─── Source information ───
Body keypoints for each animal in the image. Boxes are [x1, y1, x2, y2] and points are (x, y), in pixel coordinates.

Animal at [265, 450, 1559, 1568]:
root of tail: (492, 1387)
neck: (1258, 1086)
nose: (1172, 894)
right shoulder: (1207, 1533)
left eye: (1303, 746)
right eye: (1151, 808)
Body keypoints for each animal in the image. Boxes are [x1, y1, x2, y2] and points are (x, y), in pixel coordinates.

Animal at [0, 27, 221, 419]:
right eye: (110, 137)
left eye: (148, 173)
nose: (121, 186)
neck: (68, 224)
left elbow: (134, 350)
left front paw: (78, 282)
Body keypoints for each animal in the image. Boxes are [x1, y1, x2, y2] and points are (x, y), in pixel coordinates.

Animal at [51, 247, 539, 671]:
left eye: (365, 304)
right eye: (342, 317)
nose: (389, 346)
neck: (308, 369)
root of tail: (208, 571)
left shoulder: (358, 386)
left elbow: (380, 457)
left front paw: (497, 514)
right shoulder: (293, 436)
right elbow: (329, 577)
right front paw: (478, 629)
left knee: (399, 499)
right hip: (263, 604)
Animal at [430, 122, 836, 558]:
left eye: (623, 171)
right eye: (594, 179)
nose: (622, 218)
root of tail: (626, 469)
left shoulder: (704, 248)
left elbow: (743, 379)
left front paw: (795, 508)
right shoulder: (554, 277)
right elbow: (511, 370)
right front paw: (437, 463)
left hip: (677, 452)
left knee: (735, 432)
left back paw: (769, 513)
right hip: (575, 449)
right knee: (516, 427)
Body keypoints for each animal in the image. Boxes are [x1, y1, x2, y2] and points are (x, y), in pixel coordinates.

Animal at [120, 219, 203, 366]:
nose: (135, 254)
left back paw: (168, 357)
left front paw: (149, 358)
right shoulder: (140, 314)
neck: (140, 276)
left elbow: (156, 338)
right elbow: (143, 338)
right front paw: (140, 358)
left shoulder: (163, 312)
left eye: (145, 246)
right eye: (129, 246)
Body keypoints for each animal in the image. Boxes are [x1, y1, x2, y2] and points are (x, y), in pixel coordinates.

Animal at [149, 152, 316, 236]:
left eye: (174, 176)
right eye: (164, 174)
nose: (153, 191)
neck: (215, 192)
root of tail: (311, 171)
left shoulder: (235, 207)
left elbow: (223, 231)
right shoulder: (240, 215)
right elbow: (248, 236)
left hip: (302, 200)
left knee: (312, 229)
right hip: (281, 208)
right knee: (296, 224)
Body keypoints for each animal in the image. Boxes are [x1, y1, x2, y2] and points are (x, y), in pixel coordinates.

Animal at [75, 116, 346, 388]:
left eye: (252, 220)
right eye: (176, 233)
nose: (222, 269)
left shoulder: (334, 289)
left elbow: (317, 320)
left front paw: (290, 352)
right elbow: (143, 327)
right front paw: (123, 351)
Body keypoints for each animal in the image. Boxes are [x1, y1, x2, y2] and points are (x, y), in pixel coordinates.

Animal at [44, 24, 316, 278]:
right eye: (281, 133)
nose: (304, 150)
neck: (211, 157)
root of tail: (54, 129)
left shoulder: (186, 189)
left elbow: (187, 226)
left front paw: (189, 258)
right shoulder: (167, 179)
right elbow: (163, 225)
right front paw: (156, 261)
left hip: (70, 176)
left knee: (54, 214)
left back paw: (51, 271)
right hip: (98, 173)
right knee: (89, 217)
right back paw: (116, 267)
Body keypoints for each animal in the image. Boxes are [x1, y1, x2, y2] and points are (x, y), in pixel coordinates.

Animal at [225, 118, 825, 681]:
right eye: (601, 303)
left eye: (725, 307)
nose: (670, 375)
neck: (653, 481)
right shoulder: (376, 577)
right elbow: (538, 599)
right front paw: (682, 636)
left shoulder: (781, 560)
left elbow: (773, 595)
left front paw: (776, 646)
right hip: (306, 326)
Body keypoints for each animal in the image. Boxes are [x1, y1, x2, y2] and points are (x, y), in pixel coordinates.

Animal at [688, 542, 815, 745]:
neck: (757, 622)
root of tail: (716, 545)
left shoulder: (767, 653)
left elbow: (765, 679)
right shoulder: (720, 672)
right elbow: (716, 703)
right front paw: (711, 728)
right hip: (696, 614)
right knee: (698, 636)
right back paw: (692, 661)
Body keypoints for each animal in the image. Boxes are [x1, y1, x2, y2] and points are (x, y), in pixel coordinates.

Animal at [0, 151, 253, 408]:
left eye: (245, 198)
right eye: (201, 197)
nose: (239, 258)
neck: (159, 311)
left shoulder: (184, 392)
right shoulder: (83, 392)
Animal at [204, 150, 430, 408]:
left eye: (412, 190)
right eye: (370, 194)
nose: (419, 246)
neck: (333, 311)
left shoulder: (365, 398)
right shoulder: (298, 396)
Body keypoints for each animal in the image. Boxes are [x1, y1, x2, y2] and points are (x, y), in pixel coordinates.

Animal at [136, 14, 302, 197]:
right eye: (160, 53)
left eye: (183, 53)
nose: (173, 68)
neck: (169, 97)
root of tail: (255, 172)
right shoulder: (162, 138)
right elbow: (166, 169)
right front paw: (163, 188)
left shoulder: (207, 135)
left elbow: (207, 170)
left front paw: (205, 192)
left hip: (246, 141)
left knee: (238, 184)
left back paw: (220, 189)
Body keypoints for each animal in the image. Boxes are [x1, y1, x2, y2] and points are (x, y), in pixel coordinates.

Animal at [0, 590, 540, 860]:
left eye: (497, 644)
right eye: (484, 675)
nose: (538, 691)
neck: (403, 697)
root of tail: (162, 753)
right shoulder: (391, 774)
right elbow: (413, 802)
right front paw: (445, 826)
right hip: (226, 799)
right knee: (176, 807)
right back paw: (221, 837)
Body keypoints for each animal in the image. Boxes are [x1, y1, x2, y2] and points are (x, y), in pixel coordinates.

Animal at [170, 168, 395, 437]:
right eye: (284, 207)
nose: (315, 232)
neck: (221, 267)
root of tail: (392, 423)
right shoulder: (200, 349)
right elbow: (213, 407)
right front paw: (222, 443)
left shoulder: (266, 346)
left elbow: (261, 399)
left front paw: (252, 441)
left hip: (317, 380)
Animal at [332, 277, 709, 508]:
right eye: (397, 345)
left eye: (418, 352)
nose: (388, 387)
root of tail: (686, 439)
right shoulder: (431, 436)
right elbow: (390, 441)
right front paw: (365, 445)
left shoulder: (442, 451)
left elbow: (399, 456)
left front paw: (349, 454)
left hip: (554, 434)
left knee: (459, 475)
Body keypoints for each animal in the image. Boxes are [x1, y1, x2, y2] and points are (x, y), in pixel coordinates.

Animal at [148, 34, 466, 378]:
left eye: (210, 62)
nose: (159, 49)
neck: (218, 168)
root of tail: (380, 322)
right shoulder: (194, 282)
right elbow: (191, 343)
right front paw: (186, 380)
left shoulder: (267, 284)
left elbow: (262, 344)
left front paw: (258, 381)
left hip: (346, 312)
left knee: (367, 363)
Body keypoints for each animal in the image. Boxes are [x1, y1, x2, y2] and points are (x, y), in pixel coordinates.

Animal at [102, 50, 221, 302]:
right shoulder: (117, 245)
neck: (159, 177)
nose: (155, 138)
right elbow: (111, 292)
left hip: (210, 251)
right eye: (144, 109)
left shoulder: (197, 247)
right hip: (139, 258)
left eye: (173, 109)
───
Pull every line with the word "root" from the data.

root of tail: (492, 1387)
root of tail: (208, 571)
root of tail: (626, 469)
root of tail: (311, 171)
root of tail: (54, 129)
root of tail: (716, 545)
root of tail: (255, 172)
root of tail: (162, 753)
root of tail: (392, 423)
root of tail: (686, 439)
root of tail: (380, 322)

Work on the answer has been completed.